Parshat Bo: Self-Centeredness or Compassion?

This illustration, created at the Centers for Disease Control and Prevention (CDC), reveals ultrastructural morphology exhibited by coronaviruses. Note the spikes that adorn the outer surface of the virus, which impart the look of a corona surrounding the virion, when viewed electron microscopically. A novel coronavirus, named Severe Acute Respiratory Syndrome coronavirus 2 (SARS-CoV-2), was identified as the cause of an outbreak of respiratory illness first detected in Wuhan, China in 2019. The illness caused by this virus has been named coronavirus disease 2019 (COVID-19). (CDC Photo/Alissa Eckert, MS, Dan Higgins, MAMS)
This illustration, created at the Centers for Disease Control and Prevention (CDC), reveals ultrastructural morphology exhibited by coronaviruses. Note the spikes that adorn the outer surface of the virus, which impart the look of a corona surrounding the virion, when viewed electron microscopically. A novel coronavirus, named Severe Acute Respiratory Syndrome coronavirus 2 (SARS-CoV-2), was identified as the cause of an outbreak of respiratory illness first detected in Wuhan, China in 2019. The illness caused by this virus has been named coronavirus disease 2019 (COVID-19). (CDC Photo/Alissa Eckert, MS, Dan Higgins, MAMS)

Sometimes, sadly, we wait until it “hits home” to change our behavior. This was a key insight I taught in my Davar Torah “Bo” this weekend at shul, an insight my rabbi praised and suggested I share more widely.

In Parsha Bo, Moses comes to Pharaoh with the warning that Plagues 8, 9 and 10 were coming unless freedom from slavery was decreed first. Last week, in JewishSacredAging.com, Rabbi Address wrote brilliantly that Plague Number Nine, darkness, has perhaps transformed into a dismal, emotional darkness that is a major backdrop to the current Omicron Surge of the COVID pandemic. It has affected our moods. It has affected our ability to see or care beyond ourselves. It is dark in many ways.

Perhaps that type of darkness, which Rabbi Address suggested, and which did not change Pharaoh’s hardened heart, was the perfect prelude to Plague Ten, which did change Pharaoh’s heart. Plague Ten was the slaying of the first-born Egyptians. To be more technically correct, it was the beginning of the slaying of the first-born Egyptians. How do we know it was only the beginning?  It is because Pharaoh, himself, was a first-born Egyptian. Pharaoh saw the lava flowing downhill and Pharaoh knew he had the power to stop it or he, himself, would be directly affected by the tenth plague.

Is it not sad, perhaps, that in a culture theoretically based on the concept of tzedakah, hitting home is still a more powerful motivator than reaching out?  How similar is this analogy to Mordecai’s warning to Esther that just because you are in the palace, do not think you will be spared? 

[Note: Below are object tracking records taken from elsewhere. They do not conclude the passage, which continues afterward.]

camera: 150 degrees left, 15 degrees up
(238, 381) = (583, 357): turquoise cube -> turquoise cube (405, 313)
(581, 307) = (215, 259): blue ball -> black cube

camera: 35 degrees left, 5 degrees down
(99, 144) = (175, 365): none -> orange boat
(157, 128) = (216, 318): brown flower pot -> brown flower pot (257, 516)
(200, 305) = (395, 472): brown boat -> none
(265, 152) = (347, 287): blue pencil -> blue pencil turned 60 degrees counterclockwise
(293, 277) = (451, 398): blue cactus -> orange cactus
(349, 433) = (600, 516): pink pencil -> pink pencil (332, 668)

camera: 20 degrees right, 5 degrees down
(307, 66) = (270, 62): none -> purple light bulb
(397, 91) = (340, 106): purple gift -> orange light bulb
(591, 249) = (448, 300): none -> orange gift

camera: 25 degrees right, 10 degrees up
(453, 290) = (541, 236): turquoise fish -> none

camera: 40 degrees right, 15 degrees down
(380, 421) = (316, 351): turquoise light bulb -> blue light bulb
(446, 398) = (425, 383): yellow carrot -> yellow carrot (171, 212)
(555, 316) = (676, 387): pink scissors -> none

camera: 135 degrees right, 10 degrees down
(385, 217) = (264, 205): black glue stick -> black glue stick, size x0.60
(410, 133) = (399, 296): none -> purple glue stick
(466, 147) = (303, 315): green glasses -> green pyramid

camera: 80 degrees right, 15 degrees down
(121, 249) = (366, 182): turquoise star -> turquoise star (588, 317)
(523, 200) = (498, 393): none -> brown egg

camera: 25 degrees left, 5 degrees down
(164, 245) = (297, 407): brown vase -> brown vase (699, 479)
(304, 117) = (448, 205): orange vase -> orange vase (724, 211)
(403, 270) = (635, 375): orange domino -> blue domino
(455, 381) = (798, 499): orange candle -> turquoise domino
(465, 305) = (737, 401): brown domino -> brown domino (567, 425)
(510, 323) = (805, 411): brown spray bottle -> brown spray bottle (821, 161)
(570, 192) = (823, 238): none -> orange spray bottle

The late German Lutheran minister Rev. Martin Niemöller wrote a poem, after a 1934 meeting with Hitler, where the poem begins with, “First they came for the Socialists and I did not speak out…” and ends with, “Then they came for me —and there was no one left to speak for me.”  In the Parsha, there was almost no one left to speak for Pharaoh, not even Pharaoh himself.

Fast-forward to the twenty-first century, CE. As a statistician by my first training, I wish I had the supportive data, but I do have the speculation:  how often do you read in obituaries from all cultures in America a recommendation from the mourners to donate to a charity related to the disease to which the deceased succumbed, when they had not given that charity more attention before the affliction hit home?

However, I do have analogous supportive data from Pew, that great source of social science research, released just a few months ago, on November 23, 2021. The Pew Study of Americans was titled, “Suffering and G-D’s Role.” A key question posed in the survey was, “How do you often feel when you see or hear news about terrible things happening to people?” There were options to choose from in the response set. Multiple selections were permitted. Allowing multiple selections revealed something very profound. When data reveals something profound, we like to say that the insight was hiding in plain sight, or reinforcing what we already felt in our kishkes, to put a Jewish spin on the research.

Look at the early ten-point gap between the first two choices. When Americans see bad things happening to other people, first, 71% say they are thankful for the good things in their own lives. Then, nine percentage points below that, at 62%, Americans report sadness for those who are suffering. Sometimes, actually here more often, self-centeredness is preferred over compassion.

Perhaps we need these modern reminders of the need to walk the talk of our ethical foundation of tzedakah. As Rabbi Nachman of Breslov taught,  “The exodus from Egypt occurs in every being, in every era, in every day.”